Don Altobelli, a traffic and transportation expert, testified for the city based on his traffic analysis of the area surrounding the proposed rezoning. Altobelli identified six intersections that would be influenced by commercial rezoning, and two that would suffer a significant adverse effect. Altobelli concluded the existing roads just barely handle existing traffic and could not handle the increases that would accompany commercial rezoning of the property in question. He predicted the number of traffic delays and traffic accidents in the area would increase.

There was substantial evidence beyond that recited here relating to the six lines of inquiry of Guhl v. Holcomb Bridge Rd. Corp., 238 Ga. 322 (232 SE2d 830) (1977). The trial court considered all the evidence and found the current R-5 zoning of a portion of the land in question was so detrimental to Heavy Machines' interests, and so insubstantially related to the public health, safety, welfare and morality, as to amount to an unconstitutional taking. The court ordered the 19.7-acre tract rezoned in a constitutional manner. As to the 8.9-acre tract zoned O-P, the trial court remanded the case to the city council *474 for reconsideration in light of the disposition of the adjacent portion.

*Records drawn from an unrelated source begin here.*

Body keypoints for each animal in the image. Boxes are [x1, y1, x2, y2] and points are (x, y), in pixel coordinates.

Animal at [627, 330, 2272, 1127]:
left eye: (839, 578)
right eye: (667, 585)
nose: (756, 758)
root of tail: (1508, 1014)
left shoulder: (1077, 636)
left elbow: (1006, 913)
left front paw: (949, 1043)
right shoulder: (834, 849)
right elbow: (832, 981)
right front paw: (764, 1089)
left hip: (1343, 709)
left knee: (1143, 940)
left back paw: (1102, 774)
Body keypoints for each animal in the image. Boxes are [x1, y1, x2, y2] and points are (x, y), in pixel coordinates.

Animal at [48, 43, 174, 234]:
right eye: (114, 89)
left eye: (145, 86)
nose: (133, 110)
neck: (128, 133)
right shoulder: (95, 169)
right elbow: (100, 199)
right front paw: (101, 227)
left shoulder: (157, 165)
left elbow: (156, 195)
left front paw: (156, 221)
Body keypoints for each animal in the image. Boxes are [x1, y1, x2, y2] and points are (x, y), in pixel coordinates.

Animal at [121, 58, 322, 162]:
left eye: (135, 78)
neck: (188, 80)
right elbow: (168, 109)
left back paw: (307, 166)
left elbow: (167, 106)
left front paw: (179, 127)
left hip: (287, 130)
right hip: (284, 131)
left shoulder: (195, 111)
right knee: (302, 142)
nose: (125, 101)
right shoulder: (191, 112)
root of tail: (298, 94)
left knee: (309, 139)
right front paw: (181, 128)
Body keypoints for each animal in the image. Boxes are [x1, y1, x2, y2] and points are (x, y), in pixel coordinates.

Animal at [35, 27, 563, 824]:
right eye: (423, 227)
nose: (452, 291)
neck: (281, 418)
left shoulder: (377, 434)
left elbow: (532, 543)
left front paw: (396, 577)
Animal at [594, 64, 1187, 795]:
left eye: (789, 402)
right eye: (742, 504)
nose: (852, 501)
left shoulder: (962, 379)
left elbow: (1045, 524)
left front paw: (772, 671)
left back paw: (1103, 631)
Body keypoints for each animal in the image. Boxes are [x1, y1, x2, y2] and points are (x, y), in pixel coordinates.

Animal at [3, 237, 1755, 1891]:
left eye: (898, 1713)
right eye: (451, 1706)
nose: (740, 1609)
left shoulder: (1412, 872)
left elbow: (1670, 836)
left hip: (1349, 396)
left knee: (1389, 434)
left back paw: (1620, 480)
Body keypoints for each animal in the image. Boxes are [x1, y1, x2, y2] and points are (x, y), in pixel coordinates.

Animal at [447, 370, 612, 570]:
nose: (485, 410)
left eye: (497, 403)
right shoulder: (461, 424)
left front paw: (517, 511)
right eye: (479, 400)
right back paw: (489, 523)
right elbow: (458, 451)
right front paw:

The proper focus in this case is whether the applicant for rezoning has suffered a significant deprivation insubstantially related to the public health, safety, welfare or morality. Gradous v. Bd. of Commrs., 256 Ga. 469 (349 SE2d 707) (1986). "This state uses a balancing test to determine whether the police power has been properly exercised. The test weighs the benefit to the public against the detriment to the individual. The factors to be considered are set forth in Guhl v. Holcomb Bridge Rd. Corp., [cit.]. A zoning ordinance is presumptively valid, and this presumption can be rebutted only by clear and convincing evidence. Guhl v. Holcomb Bridge Rd. Corp., supra. The burden is on the plaintiff to come forward with clear and convincing evidence that the zoning presents a significant detriment to the landowner and is insubstantially related to the public health, safety, morality, and welfare. Only after this initial burden is met must the governing authority come forward with justification for the zoning as reasonably related to the public interest." Gradous v. Bd. of Commrs., supra at p. 471.

When the case is appealed, it is not the function of the appellate court to again weigh the facts and determine if there is clear and convincing evidence of invalidity. Rather, the appellate court considers the trial court findings and record below. Unless the findings are clearly erroneous, they are not disturbed on appeal. City of Atlanta v. McLennan, 240 Ga. 407, 409 (240 SE2d 881) (1977). Of course, the appellate court determines the rules of law governing the case being bound in no way by such determinations below.

The trial court here was presented with conflicting evidence and balanced the detriment of the zoning to Heavy Machines Co. against the benefit to the public. There was sufficient evidence under the clearly erroneous test to support the trial court's findings.

Judgment affirmed. All the Justices concur.